Chapter 95 He Wouldn't Let Her Go
Elder Thorpe swirled the amber liquid in his glass, the movement hypnotic and slow, his eyes unfocused as he looked back through the dark, winding corridors of time. The firelight caught the ridges of his face, deepening the lines of regret etched there.
"You have to understand," Thorpe said, his voice soft and trembling with a nostalgia that bordered on grief. "At one point in time... long before the corruption took root... the Elementals were not myths to be whispered about in fear. We were part of the everyday fabric of life. We weren't hidden. We weren't hunted. We were celebrated."
He looked up at Fennigan, a sad, ghost of a smile touching his lips.
"It was a golden age, Fennigan. The packs were happy, truly happy. The earth yielded crops without fail because we asked it to. The rains came on schedule because we guided the clouds. The winters were mild because we tempered the frost. We were the bridge between the wolf and the world—the keepers of the balance."
Elder Horne let out a ragged sigh from his chair, shifting his weight as if the memory was a physical burden. "But then... we fell. We let the power bleed into pride."
"When the Moon Goddess stripped us of our elements," Thorpe continued, his voice hardening, "the light went out. The line wasn't allowed to shine anymore. Not because the magic was gone from the bloodlines entirely—it still popped up here and there, like a stubborn weed through concrete—but because we had to hide it."
Damon leaned forward, his elbows resting heavily on his knees, his brow furrowed. "Hide it from whom? The humans? The rogue packs?"
"No," Thorpe said, staring at the heavy oak door as if expects the enemy to burst through it. "From the High Council. From the very institution we helped build. Because once we lost our power, Vane—and men like him—saw a vacancy. They saw a power vacuum. And where the Goddess had taken back her gift, they saw an opportunity to steal it."

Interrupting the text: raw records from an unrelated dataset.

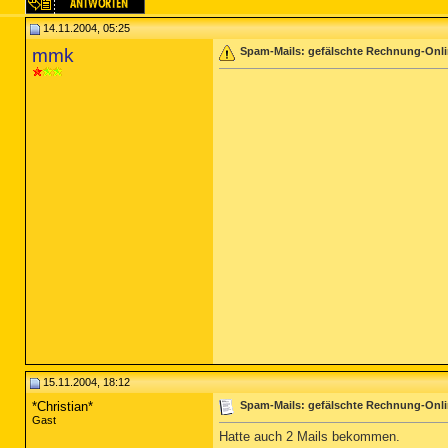
14.11.2004, 05:25
mmk
Spam-Mails: gefälschte Rechnung-Onli
15.11.2004, 18:12
*Christian*
Spam-Mails: gefälschte Rechnung-Onli
Gast
Hatte auch 2 Mails bekommen.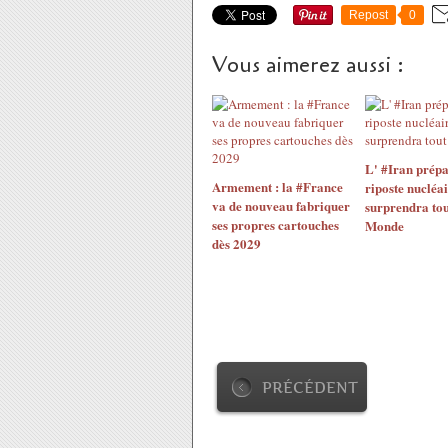
Repost
0
Vous aimerez aussi :
L' #Iran prépa
Armement : la #France
riposte nucléai
va de nouveau fabriquer
surprendra tou
ses propres cartouches
Monde
dès 2029
PRÉCÉDENT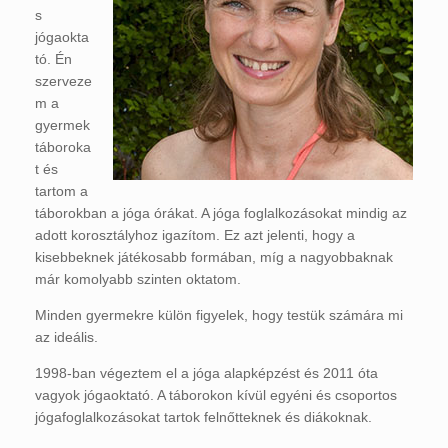
s
jógaokta
tó. Én
szerveze
m a
gyermek
táboroka
t és
tartom a
táborokban a jóga órákat. A jóga foglalkozásokat mindig az
adott korosztályhoz igazítom. Ez azt jelenti, hogy a
kisebbeknek játékosabb formában, míg a nagyobbaknak
már komolyabb szinten oktatom.
Minden gyermekre külön figyelek, hogy testük számára mi
az ideális.
1998-ban végeztem el a jóga alapképzést és 2011 óta
vagyok jógaoktató. A táborokon kívül egyéni és csoportos
jógafoglalkozásokat tartok felnőtteknek és diákoknak.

Thorpe took a steadying breath, the horror of the memory making him look frail, his hand shaking around the glass.
"If the High Council discovered a dormant Elemental line... if they found even a spark... they descended like vultures. But they didn't treat them all the same. Efficiency, you see. That is Vane’s god."

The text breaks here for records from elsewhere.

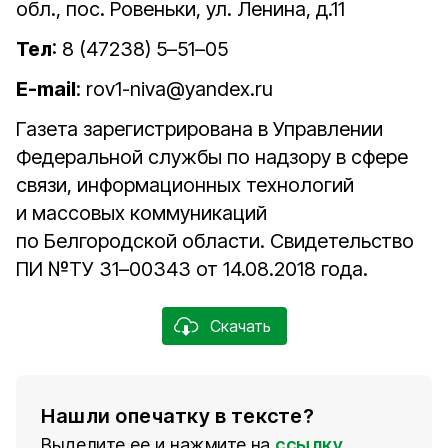
обл., пос. Ровеньки, ул. Ленина, д.11
Тел
: 8 (47238) 5–51–05
E-mail
: rov1-niva@yandex.ru
Газета зарегистрирована в Управлении
Федеральной службы по надзору в сфере
связи, информационных технологий
и массовых коммуникаций
по Белгородской области. Свидетельство
ПИ №ТУ 31–00343 от 14.08.2018 года.
Скачать
Нашли опечатку в тексте?
Выделите ее и нажмите на
ссылку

He held up one finger, the joint gnarled and stiff.
"If the Elemental was male," Thorpe whispered, the words tasting like ash, "he was taken. He was 'studied.' They would drag him to the sterile labs beneath the High Tower and cut him open while he was still breathing. They wanted to see how the magic worked, to see if they could extract it, bottle it, weaponize it. They died on tables, screaming for mercy that never came."
Jax flinched, the glass in his hand cracking audibly as his knuckles turned white. The sound was sharp in the quiet room.
"But if it was a female..." Thorpe’s voice cracked. He couldn't even look at Fennigan; the shame was too great. "For the females, the fate was worse than death."
"They weren't dissected," Elder Horne rumbled, his voice filled with a profound, vibrating disgust. "They were kept."
"They were taken and bred," Thorpe finished, the words hanging in the air like toxic smoke. "In a sadistic plot for Vane’s secret race. He realized he couldn't synthesize the magic—it was too volatile—so he tried to grow it. He used female Elementals as broodmares, forcing them to carry litter after litter, year after year."
Thorpe looked up, his eyes wet. "He is trying to breed a superior soldier, Fennigan. A wolf that obeys his commands like a machine but wields the Goddess's fire like a weapon."
Fennigan felt the blood drain from his face, leaving him cold. The image of Leela—his fierce, brilliant Leela—trapped in a cage, reduced to nothing but biology, being used to birth monsters for a madman... it made his vision blur with red rage. His wolf roared in his head, a sound of pure, protective violence.
"That's why he wants the twins," Fennigan realized, his voice a low, vibrating growl that shook the desk he was leaning against. "He doesn't just want to study Caspian. He wants to use Briar."
"And Leela," Thorpe confirmed gravely. "She is the ultimate prize. She isn't just a spark, Fennigan. She holds the Elemental Stone. She holds all four elements fused within her very marrow. In Vane’s mind, she is the Eve of his new world order. She is the key to a kingdom he has been trying to build for decades. And if he gets his hands on her... he will never let her go. He will drain her of every child she can give him until there is nothing left but a husk."